Theophilus Hamilton stood near the large glass window that framed a world he hardly understood anymore. He didn't turn around but instead let his gaze fall to the busy city below. A deep sadness tangled his words, so he took a moment to compose himself. The inevitable had finally come, but it didn't make it any easier.
He stayed at the window as he addressed Miss Hastings.
"Contact family members, the various corporate boards and business interests . . ." He sighed. There was a lot to take care of. Now wasn't the time to mourn. And Hamilton knew that perhaps he mourned more for what Red had endured in life.
Red was at peace now, but there would be nothing resembling peace in the wake of his death. "And let's call a meeting."
"Yes, sir," Miss Hastings said. She turned to leave the room, then stopped and turned back to Hamilton. "Sir, I am so sorry for your loss." She pulled the heavy oak doors of his office closed.
Clutching his cane, he gazed out the dark window and wondered how well he would be able to tolerate the wolves that had been waiting and circling for days now. Oh, yes, they would put on their sad faces. Some of them. Others would adopt a false solicitousness. No matter. Everything was set into motion now; no man could change it. And he doubted it would change any man, either.
But for a man whose life had gone terribly wrong in so many different ways, he'd had hope all the way to the end.
Hamilton closed his eyes. The older he got, the less he held out much optimism for anything. But maybe, just maybe, he had a little, too.
His mind wandered back to the first time he'd ever heard Red's voice. It had been a phone call, placed to Hamilton right after he'd graduated from law school.
"Am I speaking with Theophilus Hamilton?"
"Sir, yes--Yes, sir. This is he."
"Name's Howard Stevens. You can call me Red. I need a lawyer for a few business ideas I have, a few still in the dream stage."
Hamilton smiled now. Red Stevens and his dreams. He was at peace. But Theophilus understood peace would not be a part of his own immediate future.
* * *
The day couldn't have been grayer. Hamilton stood near the pastor, surveying the five-hundred-plus mourners who clustered around the shiny mahogany casket of Red Stevens. Flowers, bright and white, were the only color among a graveyard filled with stately, above ground tombs and important people all dressed in suitable dark clothing, every single one carrying a black umbrella.
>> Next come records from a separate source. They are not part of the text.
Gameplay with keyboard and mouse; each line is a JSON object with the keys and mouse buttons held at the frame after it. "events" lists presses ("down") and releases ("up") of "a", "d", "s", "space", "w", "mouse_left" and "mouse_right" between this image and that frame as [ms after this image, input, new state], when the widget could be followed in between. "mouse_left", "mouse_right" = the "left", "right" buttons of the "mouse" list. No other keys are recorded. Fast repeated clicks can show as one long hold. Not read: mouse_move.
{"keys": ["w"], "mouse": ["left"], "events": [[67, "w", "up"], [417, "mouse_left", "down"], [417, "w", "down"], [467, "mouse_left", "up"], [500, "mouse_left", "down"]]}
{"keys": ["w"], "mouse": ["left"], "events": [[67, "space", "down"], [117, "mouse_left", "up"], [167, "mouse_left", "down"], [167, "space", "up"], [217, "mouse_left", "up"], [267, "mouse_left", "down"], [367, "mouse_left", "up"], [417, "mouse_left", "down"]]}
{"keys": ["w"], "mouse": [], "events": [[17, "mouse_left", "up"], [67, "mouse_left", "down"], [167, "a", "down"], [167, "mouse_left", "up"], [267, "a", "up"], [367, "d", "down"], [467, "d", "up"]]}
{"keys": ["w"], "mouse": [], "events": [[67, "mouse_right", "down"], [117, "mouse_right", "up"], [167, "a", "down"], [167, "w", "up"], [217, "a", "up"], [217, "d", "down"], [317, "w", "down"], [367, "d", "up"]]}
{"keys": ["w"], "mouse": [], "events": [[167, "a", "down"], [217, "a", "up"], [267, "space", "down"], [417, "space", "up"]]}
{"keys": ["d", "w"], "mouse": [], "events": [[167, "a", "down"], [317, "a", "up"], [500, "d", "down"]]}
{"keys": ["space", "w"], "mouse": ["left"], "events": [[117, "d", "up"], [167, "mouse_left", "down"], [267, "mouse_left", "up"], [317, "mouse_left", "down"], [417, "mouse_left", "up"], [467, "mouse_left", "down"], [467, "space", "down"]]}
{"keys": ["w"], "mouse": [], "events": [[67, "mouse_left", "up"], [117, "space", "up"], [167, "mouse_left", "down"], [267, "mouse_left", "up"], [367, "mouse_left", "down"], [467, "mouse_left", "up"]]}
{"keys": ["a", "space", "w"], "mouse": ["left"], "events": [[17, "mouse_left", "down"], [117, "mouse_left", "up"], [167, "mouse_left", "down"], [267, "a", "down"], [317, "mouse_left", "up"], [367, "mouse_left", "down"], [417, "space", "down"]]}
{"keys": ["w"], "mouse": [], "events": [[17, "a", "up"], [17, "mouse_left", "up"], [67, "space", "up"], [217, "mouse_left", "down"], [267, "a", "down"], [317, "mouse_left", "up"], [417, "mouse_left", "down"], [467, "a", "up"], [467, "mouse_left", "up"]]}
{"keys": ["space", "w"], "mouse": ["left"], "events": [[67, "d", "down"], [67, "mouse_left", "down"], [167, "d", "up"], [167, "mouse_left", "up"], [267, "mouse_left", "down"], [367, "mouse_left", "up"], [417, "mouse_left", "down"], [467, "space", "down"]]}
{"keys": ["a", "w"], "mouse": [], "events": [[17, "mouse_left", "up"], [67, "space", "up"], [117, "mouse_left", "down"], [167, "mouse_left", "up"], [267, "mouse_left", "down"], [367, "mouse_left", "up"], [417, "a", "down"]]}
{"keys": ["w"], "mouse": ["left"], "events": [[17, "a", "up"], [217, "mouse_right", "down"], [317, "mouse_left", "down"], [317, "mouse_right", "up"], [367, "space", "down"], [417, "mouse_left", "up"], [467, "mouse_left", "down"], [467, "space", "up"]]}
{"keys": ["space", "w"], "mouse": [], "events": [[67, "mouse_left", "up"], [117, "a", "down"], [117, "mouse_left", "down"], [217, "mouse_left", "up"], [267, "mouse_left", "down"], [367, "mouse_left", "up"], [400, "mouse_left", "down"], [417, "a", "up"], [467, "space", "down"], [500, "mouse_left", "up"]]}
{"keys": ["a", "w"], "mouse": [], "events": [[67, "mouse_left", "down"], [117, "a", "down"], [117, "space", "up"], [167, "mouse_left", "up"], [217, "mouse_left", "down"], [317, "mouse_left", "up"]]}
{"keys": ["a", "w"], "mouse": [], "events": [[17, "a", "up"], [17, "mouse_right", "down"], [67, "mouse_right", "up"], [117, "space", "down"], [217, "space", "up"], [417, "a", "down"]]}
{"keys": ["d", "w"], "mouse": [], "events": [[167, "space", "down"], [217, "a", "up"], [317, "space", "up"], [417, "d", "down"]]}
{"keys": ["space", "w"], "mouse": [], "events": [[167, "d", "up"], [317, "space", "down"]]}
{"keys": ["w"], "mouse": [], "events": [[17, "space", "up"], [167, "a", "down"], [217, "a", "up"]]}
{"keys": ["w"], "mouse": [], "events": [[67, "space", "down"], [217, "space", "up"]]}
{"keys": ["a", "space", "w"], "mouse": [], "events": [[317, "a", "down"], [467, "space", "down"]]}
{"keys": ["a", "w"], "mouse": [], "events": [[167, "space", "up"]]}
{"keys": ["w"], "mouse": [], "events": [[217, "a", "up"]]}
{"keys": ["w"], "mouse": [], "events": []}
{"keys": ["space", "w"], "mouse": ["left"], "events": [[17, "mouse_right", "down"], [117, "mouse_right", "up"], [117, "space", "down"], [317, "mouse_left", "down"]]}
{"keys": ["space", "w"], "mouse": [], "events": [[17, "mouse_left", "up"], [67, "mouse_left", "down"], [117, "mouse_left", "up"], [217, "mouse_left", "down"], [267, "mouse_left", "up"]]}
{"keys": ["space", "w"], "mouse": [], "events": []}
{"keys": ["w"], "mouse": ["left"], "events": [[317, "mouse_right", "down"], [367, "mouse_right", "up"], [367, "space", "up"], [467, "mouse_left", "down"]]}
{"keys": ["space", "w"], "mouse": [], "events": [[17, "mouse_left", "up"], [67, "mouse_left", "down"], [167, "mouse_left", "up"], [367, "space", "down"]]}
Their faces reflected more aversion to the rain they were forced to stand in than to the death of the man they were here to lament. Behind the mourners and down the hill a little, Hamilton spotted one pink umbrella, which was doing a poor job of protecting its keeper from the rain, since the young girl wasn't putting it over her head. Instead, she seemed to be the only one embracing the moment, with her face tilted upward to the sky as it bathed her in wetness.
Hamilton sighed. Oh, how he wished there could be more of that kind of goodness and innocence in the world.
The pastor, hunched under his own black umbrella, cupping his little black book, was doing his best to uphold the sanctity of the moment. "Though the skies may weep," he said, "the Bible assures us that 'precious in the sight of the Lord is the death of his saints.'"
No one--near Hamilton, anyway--looked as though they cared at all what the Bible said. Red's two sons, Bill and Jack, stood just three feet away, oblivious to the idea they were supposed to appear sorrowful.
"I wonder who the old man negotiated with for the rain," Jack said with a cynical smile to Bill, Red's oldest.
"Well, it's a sure bet he's laughing, watching us get soaked."
"Yeah, well, now it's his turn," Jack said.
"There's not a person here," the pastor continued, "whose life in some way has not been touched by Howard 'Red' Stevens."
Hamilton watched Jack and Bill glance at each other and roll their eyes. Jack, the playboy of the family, pulled up the sleeve of his coat and looked at his watch. Bill glanced down at some sort of organizing device or cell phone in his hand, then quietly put it back in his pocket. It was all Hamilton could do not to say something, but that wasn't his way. And it hadn't been Red's either. He'd let his children become what they'd become. He'd tried a time or two to step in and talk some sense into any of them who would listen, but they never listened unless he was talking in the language of dollar signs.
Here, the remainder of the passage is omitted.